Gente indo a determinado lugar, querendo ficar realmente onde estavam
Saem entre os suspiros dos filhos enrolados em suas cobertas,
Entre beijos nas testas das esposas
Já sabe que não será amada até o retorno para os braços deles

Sempre há uma necessidade de um bom dia
O ânimo aparece mesmo em uma escassa esperança
Onde ontem era motivo de desatinos,
O sorriso misturado entre duas palavras podem trazer a pessoa para si
E fazer ela estar para os outros,
Sempre há a necessidade de ser desejado um bom dia!

Amar é dar bom dia!
Ame as pessoas que verão uma vez na vida
É apenas uma semente que pode trazer jardins na vida alheia
Ame, cada vez mais de modos diferentes
Pois o sentimento do amor é grande demais
Talvez precisaria de varias vidas para utiliza-lo por inteiro

Deseje o bom dia mesmo que o seu esteja com desagrados
Talvez com um sorriso, você mudará o sentido de seus problemas
O dia não é feito de um só momento
E o tempo na verdade é do universo de quem vê

Ame a mim, aos outros, aos estranhos e aos familiares
Transforme seu dia, mude sua fala
As dificuldades é sempre menor do que somos capazes

Um lindo dia aparece sempre para quem vê o sol através do dia nublado
Aparece para quem vê o verde da grama através da lama da chuva
Aparece no sentir o calor do abraço amigo através do vento frio
Amar é dar bom dia, Bom dia a todos! =)




quarta-feira, 18 de maio de 2011

Insetos Interiores


"Não mensuram suas perdas e imposturas [...] Assim são os insetos interiores." ( Anitelli)

Tenho insetos interiores, do qual escuto zumbidos de clemência e pedidos de liberdade, entre as colisões contra minha alma, tentam voar para a fuga. O barulho chega ao ponto de ensurdecer a mim mesmo. Sinto constantemente o veneno de alguns deles introjetando em meu coração, outros perambulando no meu estômago. Entre todos não há um mau, pois são necessários.

Eu tampei as brechas da alma com telas vazias, que não server para filtrar, e sim para barrar tudo o que ali passa, na indiferença injusta. Por isso estão presos, por culpa minha. Sem sair, eles usam de suas capacidades: Parasitam os meus pensamentos!

Os insetos querem esquentar-se de seu sangue frio. Chegou a hora de libertá-los e eles parecem saber disso. Eriçam suas asas, beliscam cascas alheias, atropelam suas crias, aumentam os chiados, estão prontos para se cegarem para a luz de fora. A ansiedade os impede de se organizar.
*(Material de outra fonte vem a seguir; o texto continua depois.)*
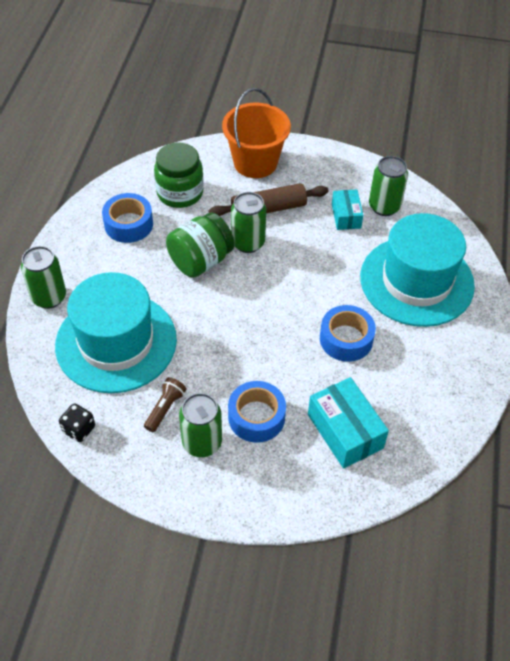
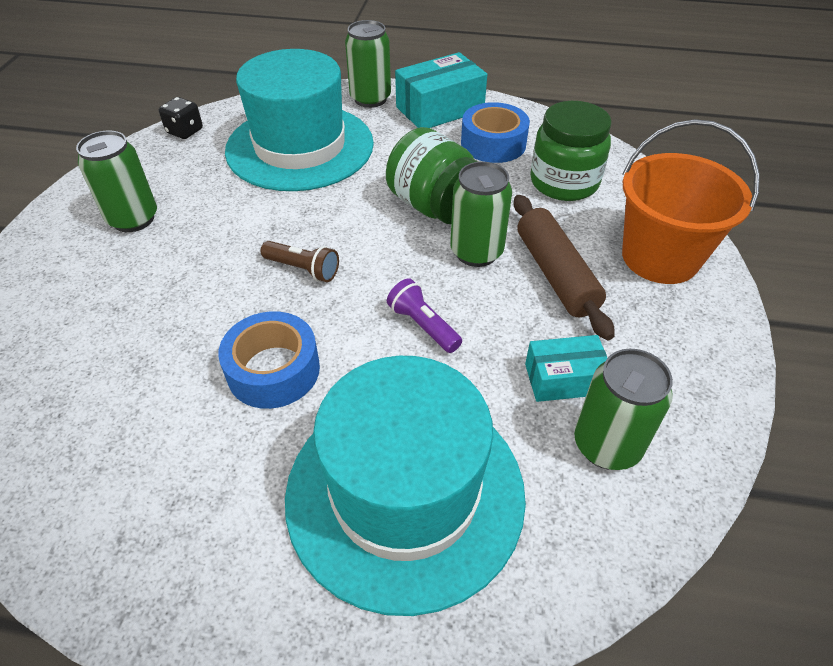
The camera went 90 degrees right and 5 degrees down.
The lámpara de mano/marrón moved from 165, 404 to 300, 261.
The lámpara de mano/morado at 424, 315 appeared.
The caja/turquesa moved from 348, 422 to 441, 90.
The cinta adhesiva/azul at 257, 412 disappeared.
Na verdade, não sei se realmente todos querem saber os significados dos zumbidos que irão escutar, mas a única certeza é de que terão flores amigas que alojarão o pólen e os lamentos carregados por meus insetos, outras flores jorrarão repelentes para afastá-los. Porém, creio que somente isso não me freia mais.

A minha flora é fértil, meu chão está adubado. As flores que me acompanham serão por mim generosamente regadas com gratidão. Flores que não me ornamentam, considerarei plantas daninhas, pois retiradas, colorirá o meu jardim!

De hoje em diante, serei sempre eu mesmo, de modos diferentes e da melhor maneira que sou capaz!